Mrs Perry reveals fangs
When Stu gets home he knocks on the door and, after a few moments pass, Davey lets him in. Jim has left Mrs Perry and the mostly empty bottle of scotch left on the mantelpiece indicates she has been drinking. He goes to see her in her room, there is a smear of red at her mouth, lipstick perhaps, but when she smiles she has fangs, Stu gets a cross to sleep with and… the play ends.

Stu plays the monster
I felt let down by the narrative, I wanted a conclusion around the ‘vampire’, either a proof of vampirism or, more likely, a reveal that he was nothing more than a cemetery official with a sombre look. The transformation of Mrs Perry could be taken two ways… it might be Stu’s over-active imagination or it might indicate that his mother is a fallen woman (in a very unenlightened way) and thus in league with the devil. On one level, it is Stu’s imagination that the play explores. He has watched a horror film, he has emulated the monster and he and his friends have been led to believe in the reality of vampires. This was not helped by the joke shop owner (Bert Edgar) telling him that vampires are real and, tantalisingly, suggesting that the first was female. Nor was it helped by a priest, Father Mulvaney (Phil Kernot), preaching in school that the devil is real (just when the teacher has her heart attack).

sleep with the cross
Just focusing on the priest, who gives a long speech – tied into his recent pilgrimage to Lourdes, we can wonder whether his assertion regarding the war between good and evil and the substantive presence of the devil has a deeper meaning when we consider that much earlier Dingo’s brother’s car had a number plate that contained the digits ‘666’. Either that is reading too much in (in which case the number plate was coincidental) or the idea was embryonic and they failed to explore it as explicitly as they might.
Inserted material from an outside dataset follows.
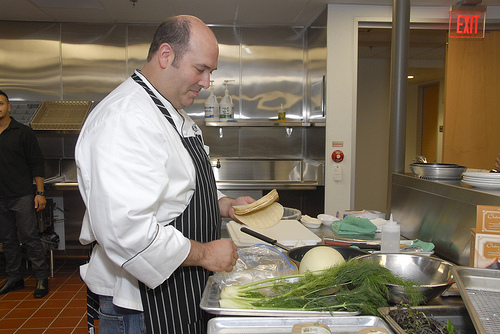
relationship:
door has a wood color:
[443, 33, 499, 172] [459, 55, 499, 118]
This then leaves us with the idea that the combination of the viewed film and various outside influences has influenced developing minds and subsequently translated into all the kids beginning to believe that a vampire is abroad; almost showing peasant superstition appearing in 1970s Liverpool as well as suggesting that 'unsavoury' subjects warp the minds of the impressionable.

the 'vampire'
The play was well acted, and the dialogue was excellently written – there is a lovely discussion of horror versus sci-fi, which referenced the Quatermass Experiment – if frustrating in places, such as the oblique reference to Stu’s dream and when leaving obvious blanks that the viewer wanted filled. The play, as you will be able to tell, does make you think but I felt let down by the lack of certain explicit inputs and more exploration would have led to a higher score. 6 out of 10.

The imdb page is here.

4 comments:

RoseOfTransylvania said...

Sounds indeed 6/10 stuff - some interesting ideas, may be not earth-shattering but worth a check.

Taliesin_ttlg said...

Hi Rose. Honestly, the score lifted slightly the more I thought about it and it really could have been higher with a more explicit narrative

Brad Middleton said...

The ending threw me for a loop as well. Ambiguity is great for discussion, however, sometimes I also appreciate a clear-cut conclusion. ;)

Taliesin_ttlg said...

Hi Brad... spot on, whilst a discussion re the ambiguity of a given film/play is both fun and worthwhile, I think it depends on the piece. In this one, ironing out at least some of the ambiguities would have been nice.